Туристы, которые взялись передать Айрин заявление, уезжали утром
следующего дня, а копии с окончательным списком подписавших у меня не было.
Я порылся в своих бумагах, нашел копии этого заявления, полученные от разных
групп отказников, переписал на отдельном листе его текст, вновь сведя
воедино все подписи, и понес его к Виталию Рубину, у которого была пишущая
машинка. Тот под мою диктовку отпечатал заявление в нескольких экземплярах,
а черновик я скомкал и выбросил в мусорное ведро. Сейчас этот черновик,
тщательно разглаженный, лежал передо мной. Теперь я вспоминаю, что выходя из
квартиры Рубина, я столкнулся с Липавским -- тем самым человеком, который
через год опубликует в "Известиях" свой донос на нас.
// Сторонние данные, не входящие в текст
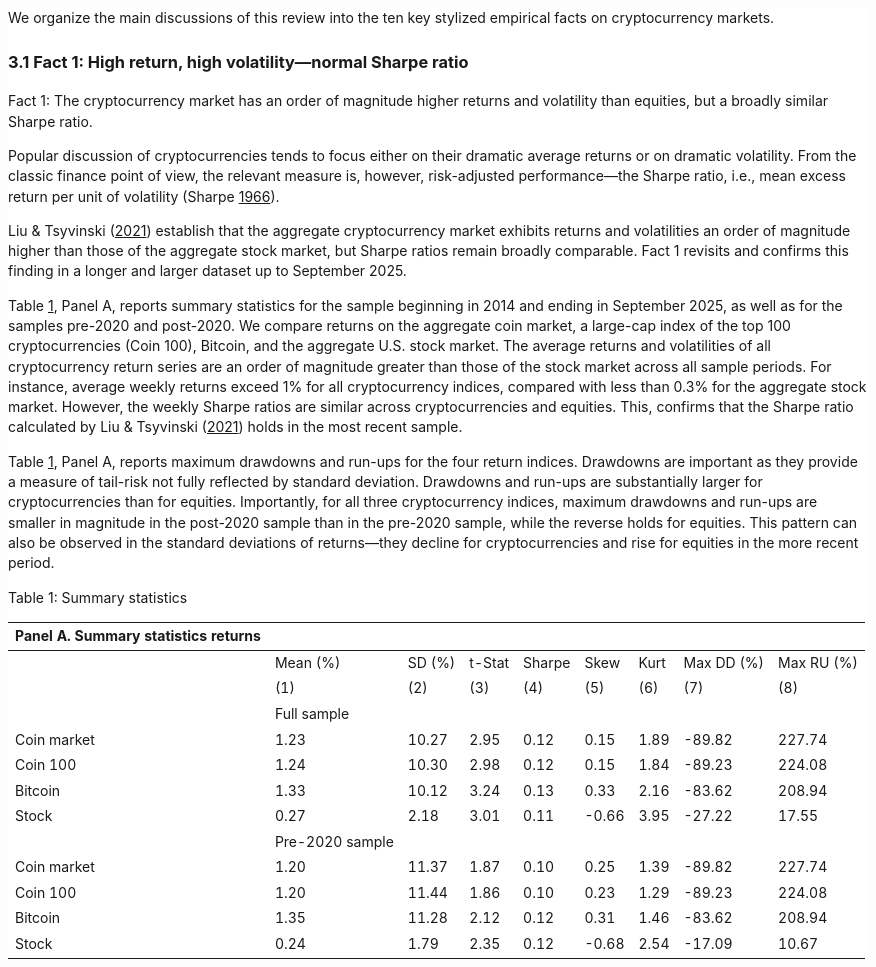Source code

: We organize the main discussions of this review into the ten key stylized empirical facts on cryptocurrency markets.

### 3.1 Fact 1: High return, high volatility—normal Sharpe ratio

Fact 1: The cryptocurrency market has an order of magnitude higher returns and volatility than equities, but a broadly similar Sharpe ratio.

Popular discussion of cryptocurrencies tends to focus either on their dramatic average returns or on dramatic volatility. From the classic finance point of view, the relevant measure is, however, risk-adjusted performance—the Sharpe ratio, i.e., mean excess return per unit of volatility (Sharpe [1966](https://arxiv.org/html/2510.14435v1#bib.bib130)).

Liu & Tsyvinski ([2021](https://arxiv.org/html/2510.14435v1#bib.bib105)) establish that the aggregate cryptocurrency market exhibits returns and volatilities an order of magnitude higher than those of the aggregate stock market, but Sharpe ratios remain broadly comparable. Fact 1 revisits and confirms this finding in a longer and larger dataset up to September 2025.

Table [1](https://arxiv.org/html/2510.14435v1#S3.T1 "Table 1 ‣ 3.1 Fact 1: High return, high volatility—normal Sharpe ratio ‣ 3 THE TEN FACTS OF CRYPTOCURRENCY ‣ Cryptocurrency as an Investable Asset Class: Coming of Age"), Panel A, reports summary statistics for the sample beginning in 2014 and ending in September 2025, as well as for the samples pre-2020 and post-2020. We compare returns on the aggregate coin market, a large-cap index of the top 100 cryptocurrencies (Coin 100), Bitcoin, and the aggregate U.S. stock market. The average returns and volatilities of all cryptocurrency return series are an order of magnitude greater than those of the stock market across all sample periods. For instance, average weekly returns exceed 1% for all cryptocurrency indices, compared with less than 0.3% for the aggregate stock market. However, the weekly Sharpe ratios are similar across cryptocurrencies and equities. This, confirms that the Sharpe ratio calculated by Liu & Tsyvinski ([2021](https://arxiv.org/html/2510.14435v1#bib.bib105)) holds in the most recent sample.

Table [1](https://arxiv.org/html/2510.14435v1#S3.T1 "Table 1 ‣ 3.1 Fact 1: High return, high volatility—normal Sharpe ratio ‣ 3 THE TEN FACTS OF CRYPTOCURRENCY ‣ Cryptocurrency as an Investable Asset Class: Coming of Age"), Panel A, reports maximum drawdowns and run-ups for the four return indices. Drawdowns are important as they provide a measure of tail-risk not fully reflected by standard deviation. Drawdowns and run-ups are substantially larger for cryptocurrencies than for equities. Importantly, for all three cryptocurrency indices, maximum drawdowns and run-ups are smaller in magnitude in the post-2020 sample than in the pre-2020 sample, while the reverse holds for equities. This pattern can also be observed in the standard deviations of returns—they decline for cryptocurrencies and rise for equities in the more recent period.

Table 1: Summary statistics

| Panel A. Summary statistics returns | | | | | | | | |
| --- | --- | --- | --- | --- | --- | --- | --- | --- |
|  | Mean (%) | SD (%) | t-Stat | Sharpe | Skew | Kurt | Max DD (%) | Max RU (%) |
|  | (1) | (2) | (3) | (4) | (5) | (6) | (7) | (8) |
|  | Full sample | | | | | | | |
| Coin market | 1.23 | 10.27 | 2.95 | 0.12 | 0.15 | 1.89 | -89.82 | 227.74 |
| Coin 100 | 1.24 | 10.30 | 2.98 | 0.12 | 0.15 | 1.84 | -89.23 | 224.08 |
| Bitcoin | 1.33 | 10.12 | 3.24 | 0.13 | 0.33 | 2.16 | -83.62 | 208.94 |
| Stock | 0.27 | 2.18 | 3.01 | 0.11 | -0.66 | 3.95 | -27.22 | 17.55 |
|  | Pre-2020 sample | | | | | | | |
| Coin market | 1.20 | 11.37 | 1.87 | 0.10 | 0.25 | 1.39 | -89.82 | 227.74 |
| Coin 100 | 1.20 | 11.44 | 1.86 | 0.10 | 0.23 | 1.29 | -89.23 | 224.08 |
| Bitcoin | 1.35 | 11.28 | 2.12 | 0.12 | 0.31 | 1.46 | -83.62 | 208.94 |
| Stock | 0.24 | 1.79 | 2.35 | 0.12 | -0.68 | 2.54 | -17.09 | 10.67 |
Черныш, чувствуется, очень ценит этот документ. Однако меня мало
заботит, что в руках у КГБ вещественное доказательство, убедительно
свидетельствующее, что заявление написал я. Ведь мой принцип, которого я
придерживаюсь на каждом допросе, прост: даже если вся наша деятельность
будет приписана мне одному, я не стану этого отрицать. Я считаю ее
правильной, полезной, абсолютно законной и не намерен помогать КГБ уточнять,
чем занимался тот или иной активист алии. Но бумажка эта важна для меня по
другой причине: теперь я знаю, что уже год назад Липавский рылся в наших
мусорных ящиках и относил свою добычу в КГБ. Выходит, он предал нас не
накануне моего ареста, подписал заявление, опубликованное в "Известиях", не
под влиянием наркотиков или угроз. Значит, это давно уже внедренный к нам
агент.
* * *
Статья в "Известиях" Сани Липавского, предавшего всех нас, не оставляла
сомнений в том, что именно он будет основным свидетелем обвинения против
меня.
Сейчас уже не помню точно, где мы с ним познакомились, -- скорее всего,
у Рубиных, семейным врачом которых он был. Липавский часто приходил в этот
гостеприимный дом, где к нему относились как к родному сыну. По его словам,
он получил отказ под тем предлогом, что в течение некоторого времени жил в
непосредственной близости от центра космических исследований. Повод для
отказа был, конечно, достаточно бредовым, как, впрочем, и у большинства из
нас.
Саня был милейшим человеком, услужливым добряком, всегда готовым придти
на помощь и снискавшим тем самым всеобщее доверие. Лечил он не только
Рубиных, но и многих других отказников, нуждавшихся в постоянном медицинском
контроле. Он даже ездил несколько раз в Минск к больному Ефиму Давидовичу, в
прошлом полковнику, разжалованному и уволенному из армии за желание уехать в
Израиль. Если кто-то из нас нуждался в услугах специалиста, Саня обращался к
своим знакомым врачам, и те лечили пациента за символическую плату, а то и
вообще не брали денег.
Липавский оказывал нам существенную помощь и в других вопросах --
например, с телефонами. Мы постоянно искали людей, согласных предоставить
свою квартиру для одноразового разговора с заграницей, ибо после нескольких
звонков с одного и того же аппарата телефон отключали. Саня нашел
нетривиальное решение: один из его приятелей-гинекологов, занимавшийся
подпольными абортами, просил у каждой из оперируемых разрешения
воспользоваться ее телефоном, -- а те, как правило, были только рады оказать
такую мелкую услугу своему врачу, который в будущем еще не раз им
пригодится.
Часто мы нуждались в особо питательных продуктах для наших товарищей в
сибирской ссылке, и именно Липавский всегда доставал высококачественную
колбасу, которой не было даже в крупнейших московских магазинах. Теперь-то я
понимаю, что попадала она к нам прямо из закрытого спецраспределителя КГБ...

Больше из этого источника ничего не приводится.